Pantau - Gubernur DKI Jakarta Pramono Anung Wibowo resmi menandatangani instruksi gubernur (Ingub) terkait kewajiban pemilahan sampah dari rumah guna mengatasi keterbatasan kapasitas TPST Bantargebang.
Kebijakan Wajib Pilah Sampah
Pramono menyatakan kebijakan ini menjadi langkah konkret pemerintah dalam mendorong pengelolaan sampah yang lebih efektif dan berkelanjutan di ibu kota.
“Saya sudah menandatangani instruksi gubernur untuk proses pemilahan (sampah),” ujarnya di Balai Kota Jakarta.
Ia menambahkan, Pemprov DKI Jakarta akan segera bekerja sama dengan Kementerian Lingkungan Hidup untuk mendeklarasikan gerakan pilah sampah secara luas.
“Percontohan sebenarnya sudah dimulai di Rorotan, di Cilincing dan sebagainya, tetapi nanti mudah-mudahan minggu depan gerakan ini menjadi gerakan yang masif dilakukan oleh semua kota administrasi yang ada di Jakarta,” katanya.
Empat Kategori dan Alasan Kebijakan
Pramono menegaskan masyarakat harus mulai terbiasa memilah sampah dari sumbernya karena kondisi TPST Bantargebang yang semakin terbatas.

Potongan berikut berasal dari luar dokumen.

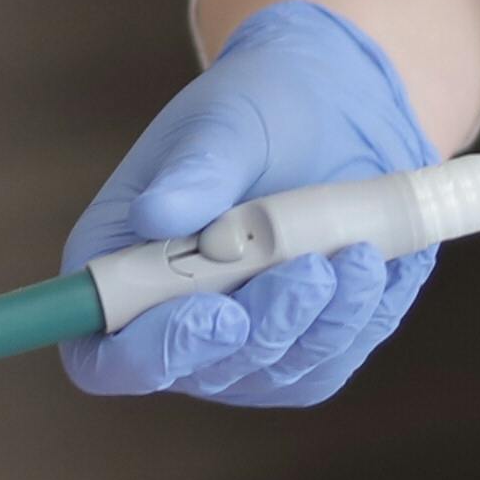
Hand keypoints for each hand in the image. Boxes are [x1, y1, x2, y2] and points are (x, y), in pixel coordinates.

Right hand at [57, 0, 436, 407]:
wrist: (336, 114)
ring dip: (322, 318)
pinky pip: (331, 357)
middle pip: (203, 370)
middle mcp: (170, 325)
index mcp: (119, 270)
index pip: (105, 356)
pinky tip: (373, 262)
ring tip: (359, 251)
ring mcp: (239, 349)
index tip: (217, 314)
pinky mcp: (302, 354)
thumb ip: (195, 170)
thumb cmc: (259, 109)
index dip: (152, 353)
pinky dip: (358, 315)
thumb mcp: (227, 123)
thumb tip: (155, 214)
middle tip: (311, 268)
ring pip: (275, 369)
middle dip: (264, 325)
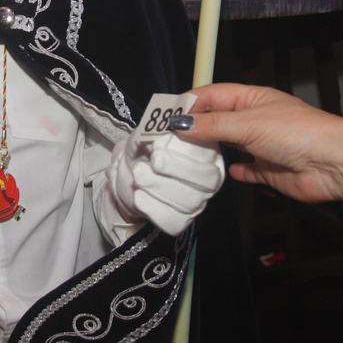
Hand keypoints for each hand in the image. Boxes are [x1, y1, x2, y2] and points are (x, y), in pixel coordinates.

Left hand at [104, 129, 224, 236]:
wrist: (131, 169)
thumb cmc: (147, 146)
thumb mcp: (150, 130)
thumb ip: (160, 125)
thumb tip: (167, 120)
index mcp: (209, 153)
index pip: (211, 155)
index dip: (188, 153)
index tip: (159, 148)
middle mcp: (210, 180)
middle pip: (207, 182)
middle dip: (177, 171)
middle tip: (151, 162)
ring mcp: (198, 202)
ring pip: (189, 203)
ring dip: (159, 188)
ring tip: (138, 176)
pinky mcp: (181, 220)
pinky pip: (174, 222)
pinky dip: (154, 210)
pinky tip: (139, 196)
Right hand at [171, 83, 342, 204]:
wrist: (332, 164)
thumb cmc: (292, 133)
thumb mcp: (247, 123)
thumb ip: (212, 125)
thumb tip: (179, 124)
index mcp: (252, 98)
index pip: (214, 95)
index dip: (191, 103)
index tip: (166, 117)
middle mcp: (256, 119)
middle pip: (219, 120)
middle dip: (196, 128)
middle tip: (167, 141)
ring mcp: (263, 145)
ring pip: (230, 145)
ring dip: (211, 149)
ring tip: (184, 158)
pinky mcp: (270, 170)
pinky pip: (247, 169)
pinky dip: (234, 170)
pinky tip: (221, 173)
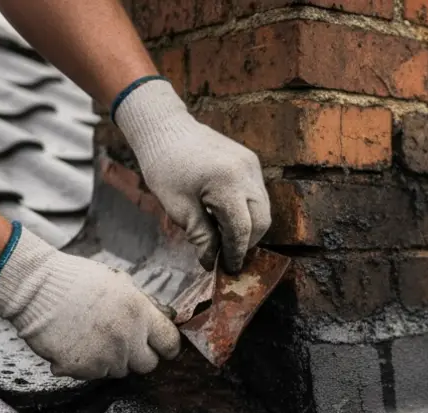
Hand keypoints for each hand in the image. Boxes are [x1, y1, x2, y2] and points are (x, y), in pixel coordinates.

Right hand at [0, 224, 180, 379]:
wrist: (35, 288)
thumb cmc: (75, 280)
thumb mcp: (119, 283)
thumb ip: (141, 306)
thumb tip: (159, 318)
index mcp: (139, 313)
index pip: (170, 343)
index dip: (166, 347)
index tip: (162, 349)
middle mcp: (127, 338)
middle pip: (147, 365)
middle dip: (138, 357)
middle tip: (121, 343)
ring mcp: (104, 356)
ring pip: (119, 371)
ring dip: (110, 360)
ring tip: (90, 337)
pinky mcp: (81, 369)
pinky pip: (92, 374)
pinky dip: (85, 365)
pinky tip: (74, 344)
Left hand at [115, 78, 270, 272]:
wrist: (165, 127)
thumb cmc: (164, 166)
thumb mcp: (177, 207)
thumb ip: (201, 236)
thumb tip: (211, 261)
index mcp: (227, 183)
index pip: (242, 229)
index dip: (235, 253)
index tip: (227, 269)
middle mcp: (247, 173)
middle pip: (261, 221)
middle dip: (247, 242)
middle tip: (226, 254)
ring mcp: (252, 165)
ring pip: (263, 208)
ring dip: (248, 227)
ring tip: (224, 235)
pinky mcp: (251, 161)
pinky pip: (257, 194)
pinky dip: (247, 210)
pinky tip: (225, 215)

“Bagi warga Jakarta nantinya, mau tidak mau, suka tidak suka harus mulai terbiasa dengan memilah sampah,” ujarnya.
Dalam kebijakan tersebut, sampah dibagi menjadi empat kategori yaitu sampah organik yang dapat diolah menjadi kompos, sampah daur ulang seperti plastik dan kertas, sampah B3 (bahan berbahaya dan beracun), serta sampah residu.
Langkah ini diharapkan mampu mengurangi beban pengelolaan sampah sekaligus mendorong partisipasi aktif masyarakat dalam menjaga lingkungan.